> [EXERCISE PASSAGE]
..............................

The last nine surviving members of a Russian doomsday cult today abandoned the cave they had been living in since October, the regional prosecutor's office has confirmed.
The Interfax news agency quoted regional official Vladimir Provotorov as saying the move was preceded by the removal of two female corpses during the night.
Reports of the two deaths emerged last month. One man who left the cave last month said one member had died from fasting and the other of cancer.
"The cult members themselves say that one of the women died from 'severe Lenten fasting', while the other died of an illness. This will all need to be sorted out," Provotorov said.
The last nine surviving members of a Russian doomsday cult today abandoned the cave they had been living in since October, the regional prosecutor's office said.
Contacted by telephone from Moscow, the Penza regional Prosecutor General's Office confirmed the Interfax report.
Last year 35 members of a devout splinter group of the Russian Orthodox Church holed up in the cave in the Penza region of central Russia to await the end of the world.

..............................

> [WORK TO COMPLETE]
**A)** Decide whether each statement agrees with the news report about the Russian doomsday cult, and back each yes or no with the deciding words of the report quoted exactly: (i) the cult members had been living in the cave since October; (ii) the two corpses removed during the night were both men; (iii) the Penza regional Prosecutor General's Office was reached by telephone from Moscow.
**B)** Carry on the news report about the Russian doomsday cult with new sentences that pick up after its last sentence.
The lines after this play no part in the work on the news report about the Russian doomsday cult.

..............................

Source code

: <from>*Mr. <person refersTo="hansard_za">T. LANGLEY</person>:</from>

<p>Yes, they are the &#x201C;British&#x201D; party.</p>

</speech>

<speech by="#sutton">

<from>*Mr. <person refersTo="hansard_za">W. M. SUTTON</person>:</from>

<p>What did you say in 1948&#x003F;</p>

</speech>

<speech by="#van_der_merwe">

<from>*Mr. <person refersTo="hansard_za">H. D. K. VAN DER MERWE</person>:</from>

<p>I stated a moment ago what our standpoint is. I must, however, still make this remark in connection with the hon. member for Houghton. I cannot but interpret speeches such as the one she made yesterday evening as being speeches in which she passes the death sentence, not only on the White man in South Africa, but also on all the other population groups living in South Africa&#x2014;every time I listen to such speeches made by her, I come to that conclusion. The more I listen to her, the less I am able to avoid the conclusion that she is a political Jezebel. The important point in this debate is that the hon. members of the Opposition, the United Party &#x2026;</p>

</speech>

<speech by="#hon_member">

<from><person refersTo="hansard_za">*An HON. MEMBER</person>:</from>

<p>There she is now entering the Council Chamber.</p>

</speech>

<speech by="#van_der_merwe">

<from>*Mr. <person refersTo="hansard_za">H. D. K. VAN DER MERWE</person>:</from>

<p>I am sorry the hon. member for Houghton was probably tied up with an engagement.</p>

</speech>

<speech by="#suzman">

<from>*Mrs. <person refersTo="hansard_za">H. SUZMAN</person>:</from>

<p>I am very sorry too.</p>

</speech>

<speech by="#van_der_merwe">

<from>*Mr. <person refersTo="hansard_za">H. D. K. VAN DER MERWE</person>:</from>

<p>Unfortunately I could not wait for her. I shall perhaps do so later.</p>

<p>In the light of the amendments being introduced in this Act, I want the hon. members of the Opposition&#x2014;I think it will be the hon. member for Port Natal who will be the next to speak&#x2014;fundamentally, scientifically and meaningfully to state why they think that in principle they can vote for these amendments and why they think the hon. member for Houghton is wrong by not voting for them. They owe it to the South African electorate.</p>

..............................

> [OUTPUTS IN ORDER]
**A)**
(i) Yes: "abandoned the cave they had been living in since October"
(ii) No: "the removal of two female corpses during the night"
(iii) Yes: "Contacted by telephone from Moscow, the Penza regional Prosecutor General's Office confirmed the Interfax report."

**B)**
Their leader, Pavel Kuznetsov, predicted the apocalypse for April or May this year, but would not join them underground, saying God had different tasks for him. In March, he attempted suicide after 24 members left the cave.
Melting snow and March rainwater began to erode the earth in and around the gully where the sect followers had settled, forcing most of them to leave the hideout.
Russian authorities had kept watch over the dugout since November, turning the nearby village of Nikolskoe into an operations centre and a media circus.
The cult members, who call themselves "true Orthodox believers" shut themselves off from the outside world inside in the well-stocked bunker.